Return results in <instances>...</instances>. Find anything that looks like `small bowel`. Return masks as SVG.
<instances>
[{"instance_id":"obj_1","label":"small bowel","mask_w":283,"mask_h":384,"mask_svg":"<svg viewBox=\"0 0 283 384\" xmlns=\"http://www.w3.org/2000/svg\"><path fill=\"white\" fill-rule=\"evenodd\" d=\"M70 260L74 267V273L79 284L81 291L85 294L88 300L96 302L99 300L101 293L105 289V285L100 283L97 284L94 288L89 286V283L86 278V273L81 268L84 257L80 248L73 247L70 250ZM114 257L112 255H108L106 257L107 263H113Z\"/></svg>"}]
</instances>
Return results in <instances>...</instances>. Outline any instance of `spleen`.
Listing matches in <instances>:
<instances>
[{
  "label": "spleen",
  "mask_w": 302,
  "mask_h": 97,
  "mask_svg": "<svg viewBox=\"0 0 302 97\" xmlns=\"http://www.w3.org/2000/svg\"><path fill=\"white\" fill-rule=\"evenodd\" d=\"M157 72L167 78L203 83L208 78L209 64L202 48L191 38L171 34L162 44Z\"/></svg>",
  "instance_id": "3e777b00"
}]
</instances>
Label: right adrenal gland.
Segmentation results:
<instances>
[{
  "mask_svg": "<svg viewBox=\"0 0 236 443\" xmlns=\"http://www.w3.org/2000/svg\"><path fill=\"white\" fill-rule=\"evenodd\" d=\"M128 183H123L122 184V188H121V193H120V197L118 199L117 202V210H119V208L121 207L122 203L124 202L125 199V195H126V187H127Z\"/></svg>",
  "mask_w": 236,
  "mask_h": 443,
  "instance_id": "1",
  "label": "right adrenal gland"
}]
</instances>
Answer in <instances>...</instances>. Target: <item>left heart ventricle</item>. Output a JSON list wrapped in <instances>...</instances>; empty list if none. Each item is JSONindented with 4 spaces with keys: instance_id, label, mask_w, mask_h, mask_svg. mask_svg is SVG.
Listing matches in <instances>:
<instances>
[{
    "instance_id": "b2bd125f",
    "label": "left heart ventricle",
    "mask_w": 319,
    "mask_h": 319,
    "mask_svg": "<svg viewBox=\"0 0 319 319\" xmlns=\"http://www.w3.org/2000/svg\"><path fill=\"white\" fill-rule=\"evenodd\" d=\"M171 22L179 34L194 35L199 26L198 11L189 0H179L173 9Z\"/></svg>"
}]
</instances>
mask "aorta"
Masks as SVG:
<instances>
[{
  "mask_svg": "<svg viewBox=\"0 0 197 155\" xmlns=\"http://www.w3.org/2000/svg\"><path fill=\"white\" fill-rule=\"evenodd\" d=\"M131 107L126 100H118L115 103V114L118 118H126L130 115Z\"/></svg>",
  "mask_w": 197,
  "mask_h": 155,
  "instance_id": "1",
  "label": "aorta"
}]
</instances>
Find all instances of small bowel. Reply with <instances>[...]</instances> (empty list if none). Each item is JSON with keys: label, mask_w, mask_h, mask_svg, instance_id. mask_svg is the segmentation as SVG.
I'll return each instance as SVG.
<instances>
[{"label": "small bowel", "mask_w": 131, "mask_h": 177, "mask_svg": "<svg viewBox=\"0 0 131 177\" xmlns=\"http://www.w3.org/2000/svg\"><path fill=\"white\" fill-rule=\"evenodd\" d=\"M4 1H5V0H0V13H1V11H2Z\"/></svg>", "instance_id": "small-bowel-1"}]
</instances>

····················

**What is being asked:**
Write out again, word for word, every line from the one holding "Label: right adrenal gland." through the very last line above, both ends included.

**Response:**
Label: right adrenal gland.
Segmentation results:
<instances>
[{
  "mask_svg": "<svg viewBox=\"0 0 236 443\" xmlns=\"http://www.w3.org/2000/svg\"><path fill=\"white\" fill-rule=\"evenodd\" d=\"M128 183H123L122 184V188H121V193H120V197L118 199L117 202V210H119V208L121 207L122 203L124 202L125 199V195H126V187H127Z\"/></svg>",
  "mask_w": 236,
  "mask_h": 443,
  "instance_id": "1",
  "label": "right adrenal gland"
}]
</instances>
Answer in <instances>...</instances>. Target: <item>left heart ventricle</item>. Output a JSON list wrapped in <instances>...</instances>; empty list if none. Each item is JSONindented with 4 spaces with keys: instance_id, label, mask_w, mask_h, mask_svg. mask_svg is SVG.
Listing matches in <instances>:
<instances>
[{
    "instance_id": "b2bd125f",
    "label": "left heart ventricle",
    "mask_w": 319,
    "mask_h": 319,
    "mask_svg": "<svg viewBox=\"0 0 319 319\" xmlns=\"http://www.w3.org/2000/svg\"><path fill=\"white\" fill-rule=\"evenodd\" d=\"M171 22L179 34L194 35L199 26L198 11L189 0H179L173 9Z\"/></svg>"
}]
</instances>
mask "aorta"
Masks as SVG:
<instances>
[{
  "mask_svg": "<svg viewBox=\"0 0 197 155\" xmlns=\"http://www.w3.org/2000/svg\"><path fill=\"white\" fill-rule=\"evenodd\" d=\"M131 107L126 100H118L115 103V114L118 118H126L130 115Z\"/></svg>",
  "mask_w": 197,
  "mask_h": 155,
  "instance_id": "1",
  "label": "aorta"
}]
</instances>
Find all instances of small bowel. Reply with <instances>[...]</instances> (empty list if none). Each item is JSON with keys: label, mask_w, mask_h, mask_svg, instance_id. mask_svg is the segmentation as SVG.
I'll return each instance as SVG.
<instances>
[{"label": "small bowel", "mask_w": 131, "mask_h": 177, "mask_svg": "<svg viewBox=\"0 0 131 177\" xmlns=\"http://www.w3.org/2000/svg\"><path fill=\"white\" fill-rule=\"evenodd\" d=\"M4 1H5V0H0V13H1V11H2Z\"/></svg>", "instance_id": "small-bowel-1"}]
</instances>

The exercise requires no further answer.